## TASK A
From the dunk contest preview, return the part that opens with the words containing "But LeBron is" and closes with "name, uncommon hops.", copied word for word.
## TASK B
Please list every basketball player the dunk contest preview mentions by name, giving each player only once.
## TASK C
Write what comes next in the dunk contest preview, starting after its last sentence.

## SOURCE EXTRACT
-- -- --
This is a dunk contest that, on paper, needed LeBron James. It needed a face, a buzz.
But LeBron is out, still not 100 percent after his sprained ankle, and anyway the dunk contest isn't played on paper.
That's why, when we take a fresh look at the four remaining contestants -- three of whom are nearly faceless, nearly anonymous -- we see a lot to like. We see serious sleeper potential, starting with two 2004 first-round draft picks who may be unknown but who have a household name: Smith. Common name, uncommon hops.
Now that King James says he can't go, here the four who would be Dunk King:
Josh Smith, Atlanta Hawks
If someone in this contest is primed to create buzz, it's this kid. Jumps all over the gym. Had 10 blocks one game in December, from the guard position. Almost makes Hawks games worth watching.
It's elevation first and last with him. He specializes in a left-handed, long-armed, women-and-children-scurrying-for-cover tomahawk thing that looks like it ought to be silhouetted on a downtown high-rise wall somewhere. His hops seem limitless, like he's always on an upward trajectory, bound not so much by gravity as his will to throw down. They're giggle-hops; the ones that make you laugh and smile just thinking about the through-line between Dr. J's past and Josh Smith's future.
-- -- --
## PROVIDED RECORDS

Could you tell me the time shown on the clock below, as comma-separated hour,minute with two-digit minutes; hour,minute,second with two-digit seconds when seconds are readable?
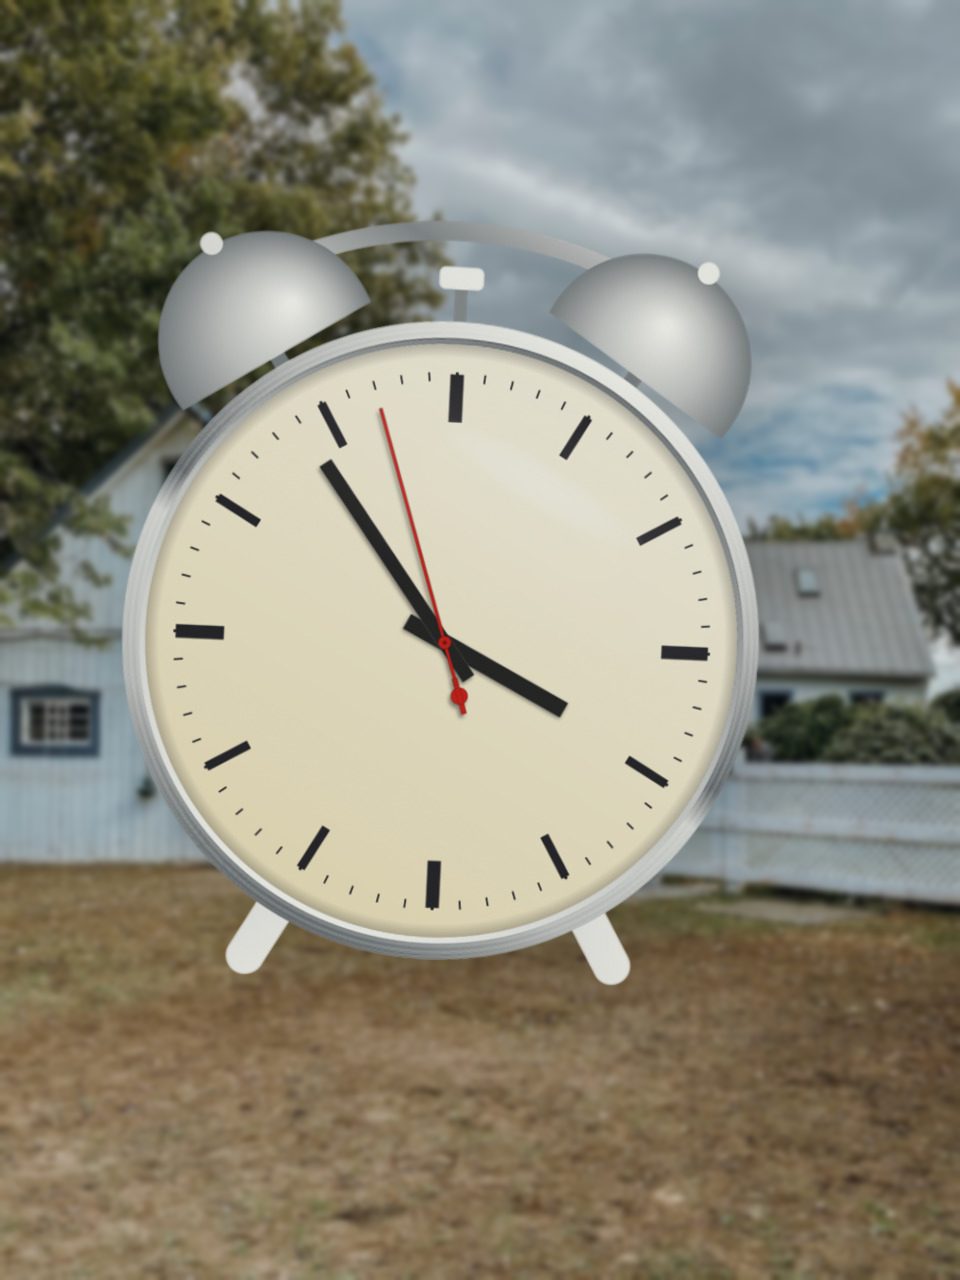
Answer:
3,53,57
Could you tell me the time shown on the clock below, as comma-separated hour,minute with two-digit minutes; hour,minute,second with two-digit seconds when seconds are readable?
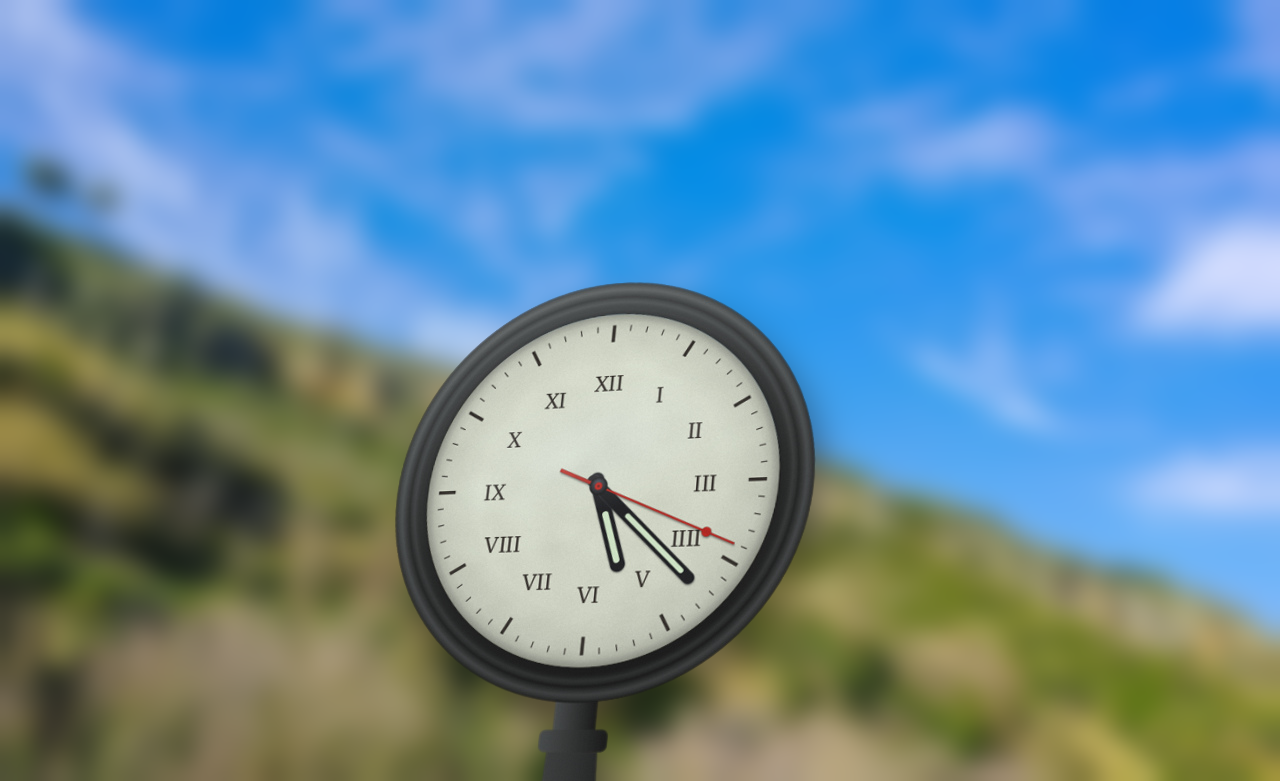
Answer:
5,22,19
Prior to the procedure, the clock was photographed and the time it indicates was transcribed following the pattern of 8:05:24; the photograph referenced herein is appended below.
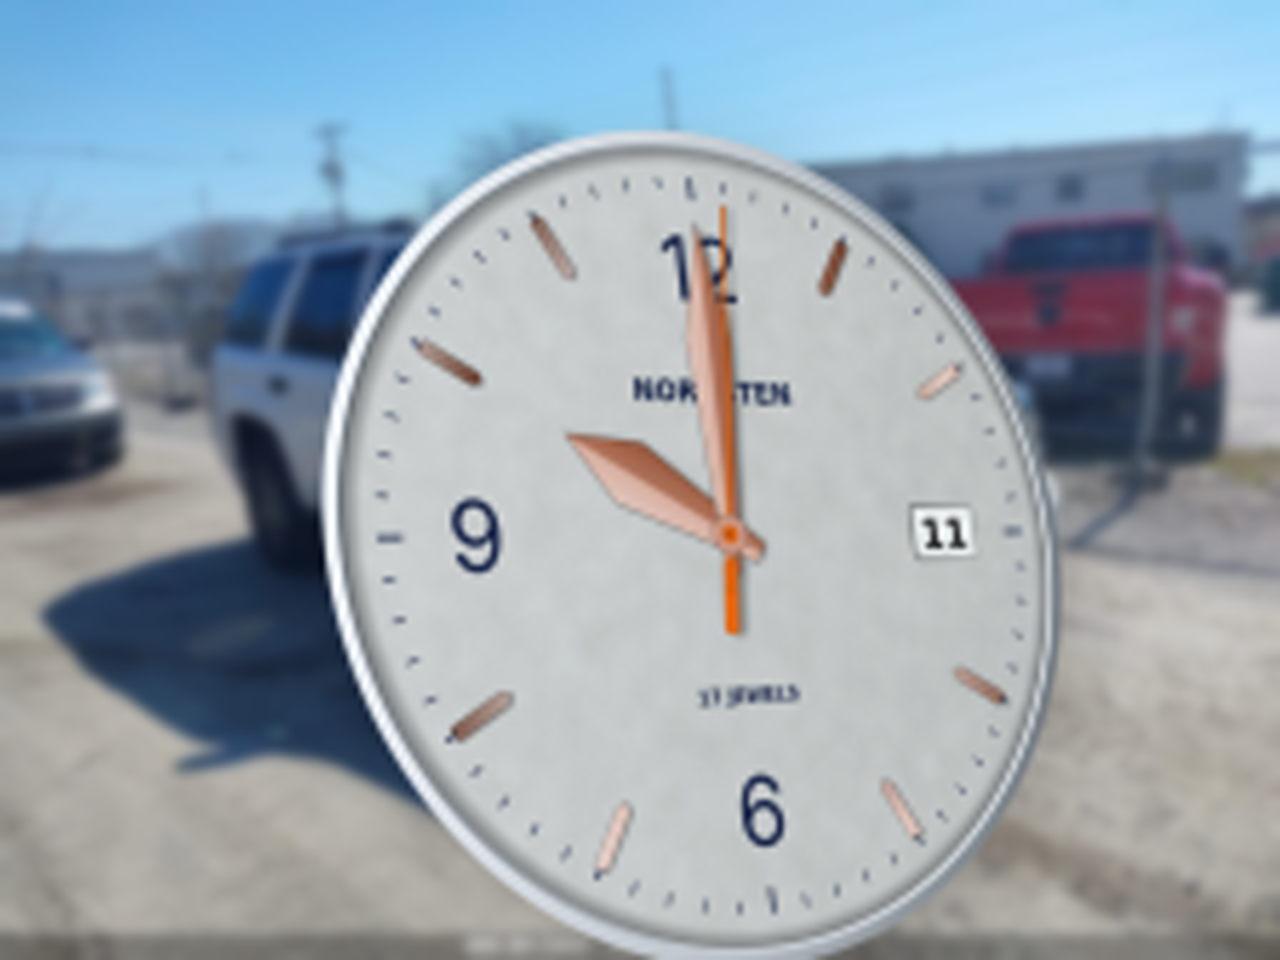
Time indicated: 10:00:01
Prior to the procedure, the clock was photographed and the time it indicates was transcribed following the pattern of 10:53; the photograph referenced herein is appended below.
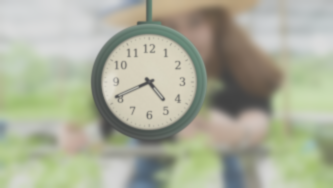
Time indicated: 4:41
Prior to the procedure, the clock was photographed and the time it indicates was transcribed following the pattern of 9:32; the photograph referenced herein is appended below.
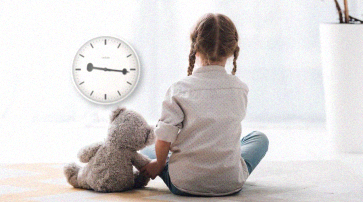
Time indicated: 9:16
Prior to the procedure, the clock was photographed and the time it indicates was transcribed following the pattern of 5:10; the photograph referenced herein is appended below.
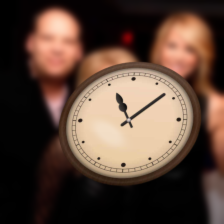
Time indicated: 11:08
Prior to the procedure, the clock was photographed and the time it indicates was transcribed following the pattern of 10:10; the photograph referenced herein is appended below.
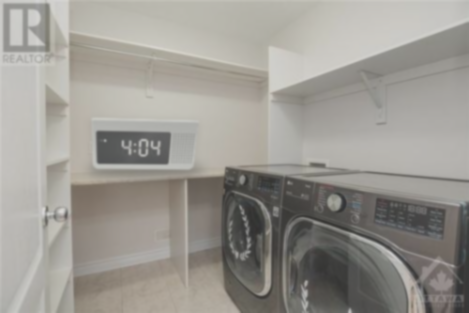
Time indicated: 4:04
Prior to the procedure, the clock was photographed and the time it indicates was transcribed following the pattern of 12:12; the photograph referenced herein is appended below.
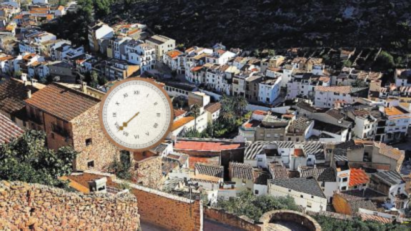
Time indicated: 7:38
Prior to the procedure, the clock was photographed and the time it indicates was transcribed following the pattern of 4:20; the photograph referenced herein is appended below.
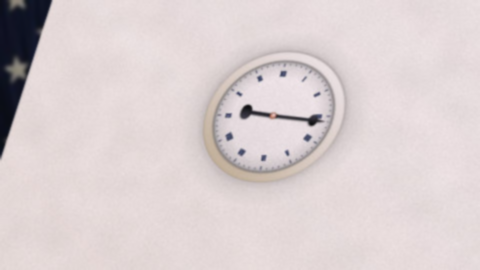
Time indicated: 9:16
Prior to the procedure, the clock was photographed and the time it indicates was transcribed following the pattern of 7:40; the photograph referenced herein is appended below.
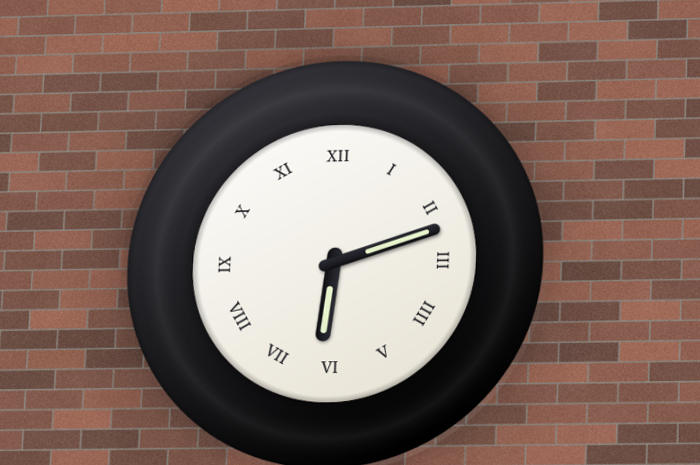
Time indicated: 6:12
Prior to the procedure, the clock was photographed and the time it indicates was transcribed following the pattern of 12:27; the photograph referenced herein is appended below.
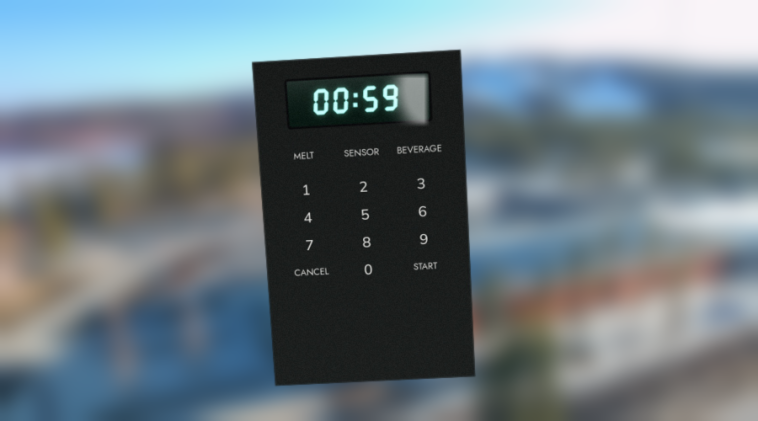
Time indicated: 0:59
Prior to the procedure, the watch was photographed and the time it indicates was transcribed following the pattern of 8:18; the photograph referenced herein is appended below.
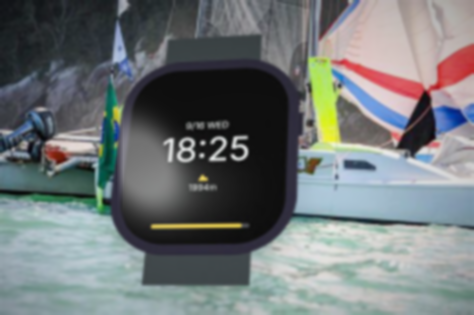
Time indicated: 18:25
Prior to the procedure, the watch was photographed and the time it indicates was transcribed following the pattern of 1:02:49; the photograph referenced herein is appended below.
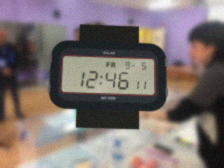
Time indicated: 12:46:11
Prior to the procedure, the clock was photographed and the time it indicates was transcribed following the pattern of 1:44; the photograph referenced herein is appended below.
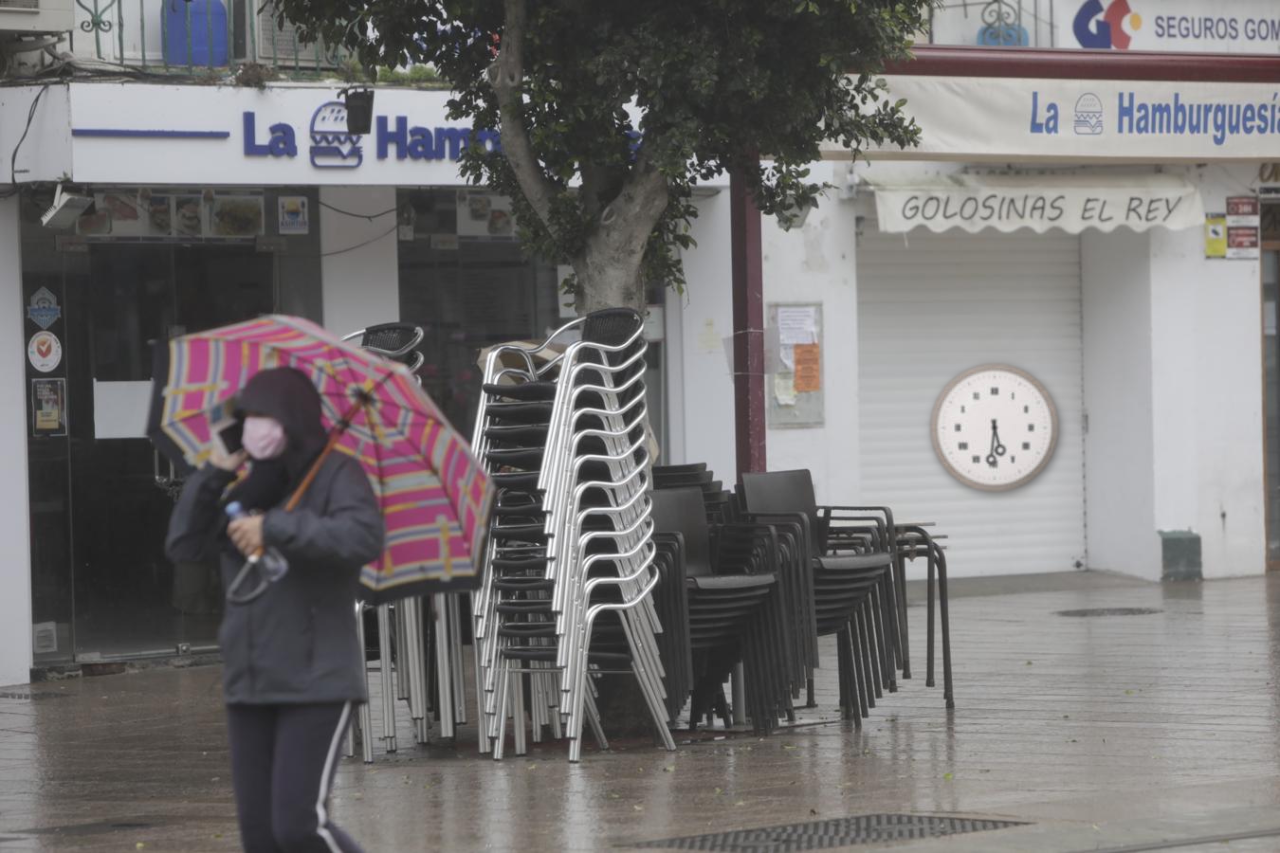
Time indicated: 5:31
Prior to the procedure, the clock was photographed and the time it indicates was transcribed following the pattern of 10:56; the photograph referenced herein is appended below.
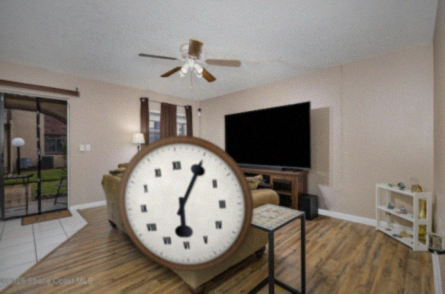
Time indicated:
-- -- --
## EXPECTED ANSWER A
But LeBron is out, still not 100 percent after his sprained ankle, and anyway the dunk contest isn't played on paper.
That's why, when we take a fresh look at the four remaining contestants -- three of whom are nearly faceless, nearly anonymous -- we see a lot to like. We see serious sleeper potential, starting with two 2004 first-round draft picks who may be unknown but who have a household name: Smith. Common name, uncommon hops.

## EXPECTED ANSWER B
LeBron James, Josh Smith, Dr. J

## EXPECTED ANSWER C
Throw in the fact that he has 'Nique -- two-time winner Dominique Wilkins -- whispering in his ear, and you have the post-LBJ favorite to win the competition.
J.R. Smith, New Orleans Hornets
He's the other outrageously athletic 19-year-old straight-outta-high-school rookie named Smith who plays for a southern NBA team just hoping to break 20 wins. (This is the one with the shooting range to match his vertical lift.)
J.R. might not get quite as high as Josh does, but he does more when he's up there. When they went heads-up in the dunk competition at the 2004 McDonald's All-America All-Star Game, the difference between J.R. and Josh was creativity and complexity in flight.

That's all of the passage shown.